Records from a data collection:
⟨
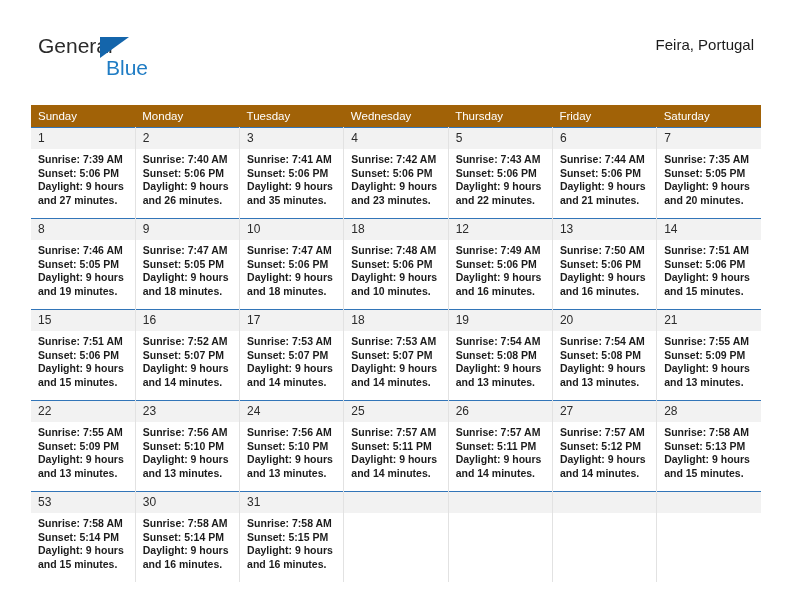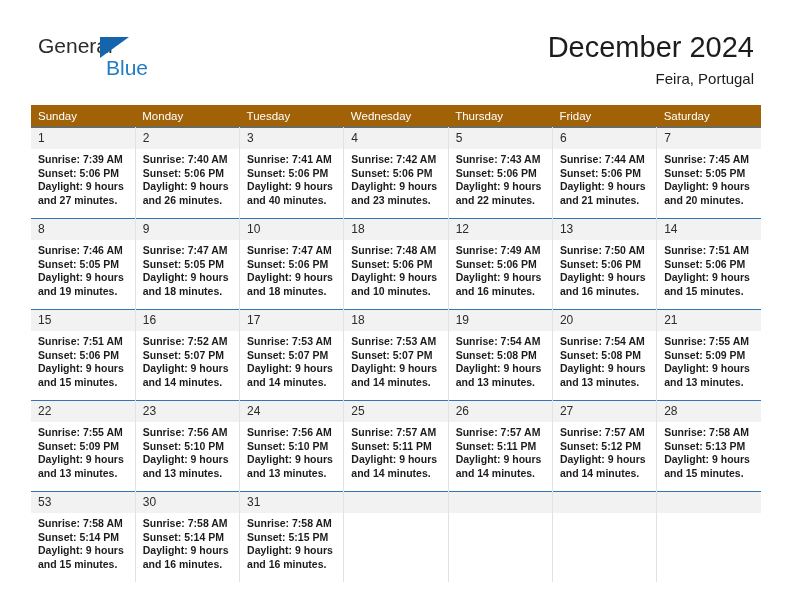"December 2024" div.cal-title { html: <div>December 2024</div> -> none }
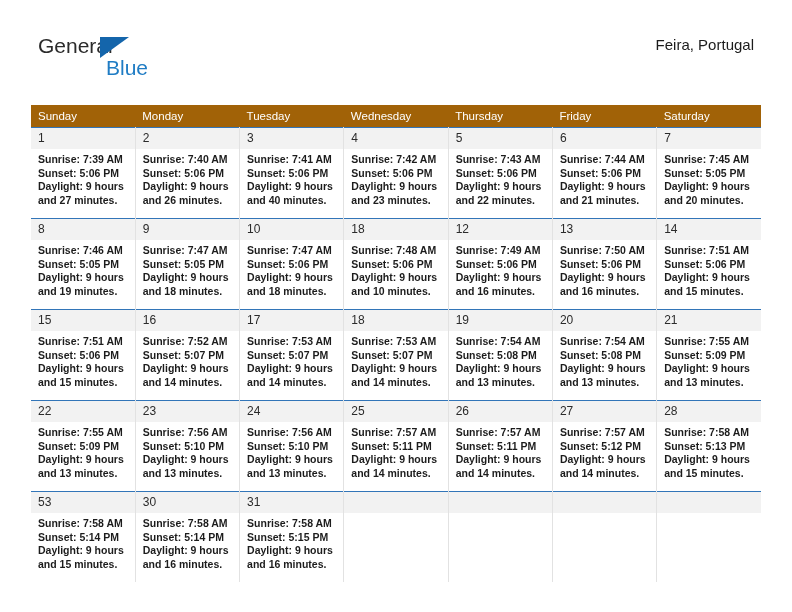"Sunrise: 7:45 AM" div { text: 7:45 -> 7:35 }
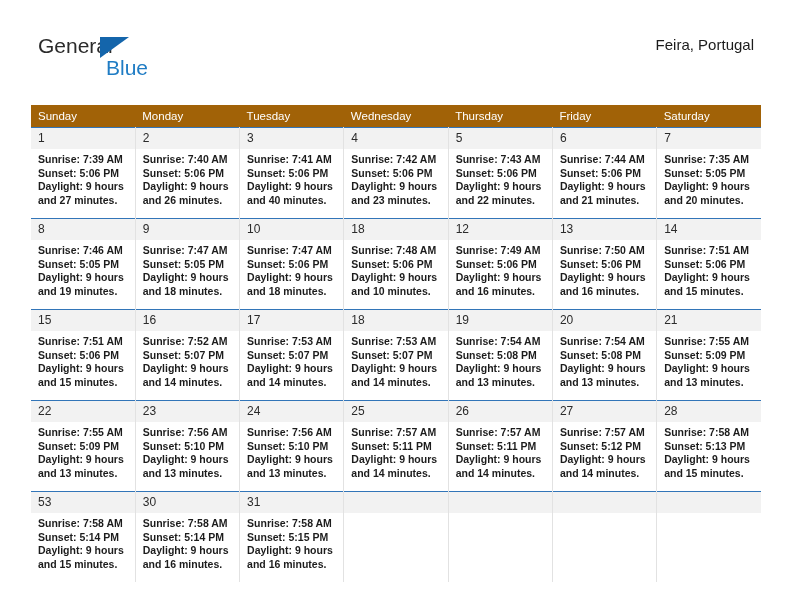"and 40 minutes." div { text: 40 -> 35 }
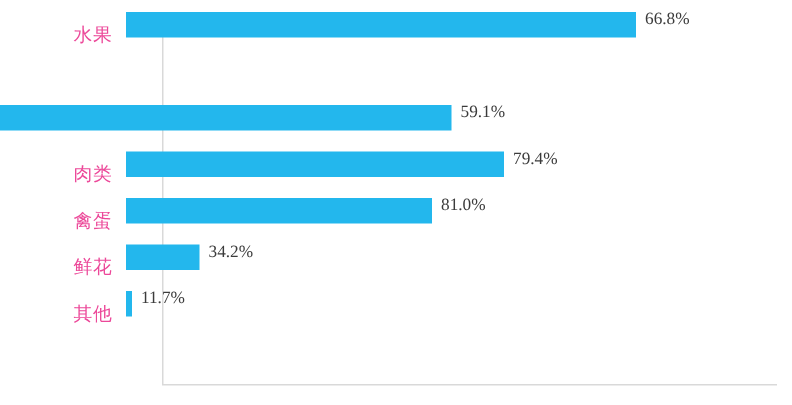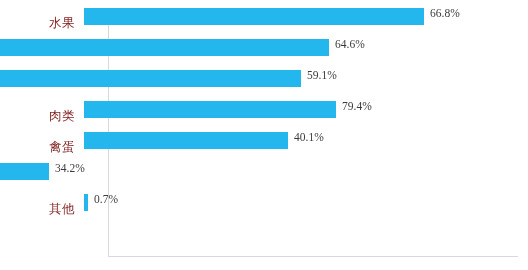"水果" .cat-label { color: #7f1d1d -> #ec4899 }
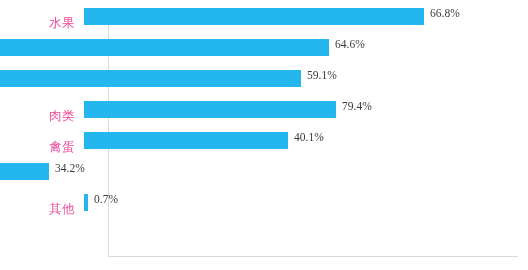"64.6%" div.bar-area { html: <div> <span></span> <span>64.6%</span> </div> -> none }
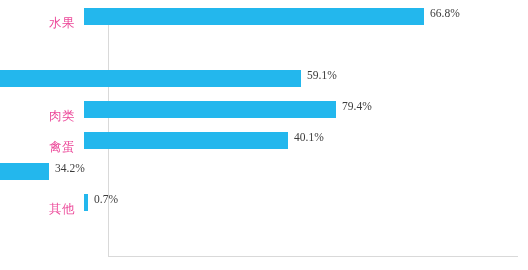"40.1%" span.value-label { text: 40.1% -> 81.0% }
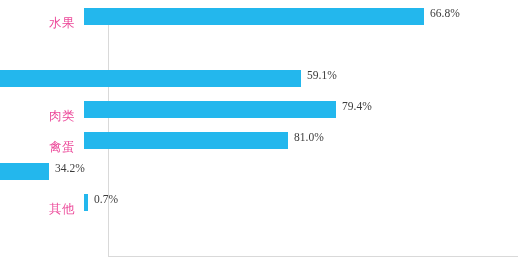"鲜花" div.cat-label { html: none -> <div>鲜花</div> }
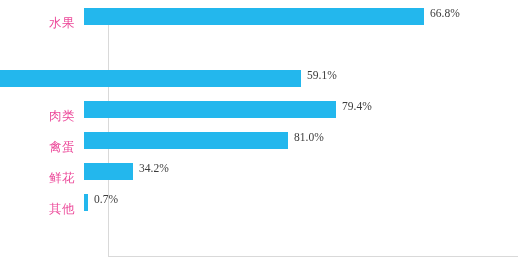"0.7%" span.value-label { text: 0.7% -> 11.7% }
⟩
Please retype exactly the lines from the line containing "text: 7:45 ->" through the final line of the records above, inclusive, leaving out any pictures.

• **Task output**:
"Sunrise: 7:45 AM" div { text: 7:45 -> 7:35 }
"and 40 minutes." div { text: 40 -> 35 }
"水果" .cat-label { color: #7f1d1d -> #ec4899 }
"64.6%" div.bar-area { html: <div> <span></span> <span>64.6%</span> </div> -> none }
"40.1%" span.value-label { text: 40.1% -> 81.0% }
"鲜花" div.cat-label { html: none -> <div>鲜花</div> }
"0.7%" span.value-label { text: 0.7% -> 11.7% }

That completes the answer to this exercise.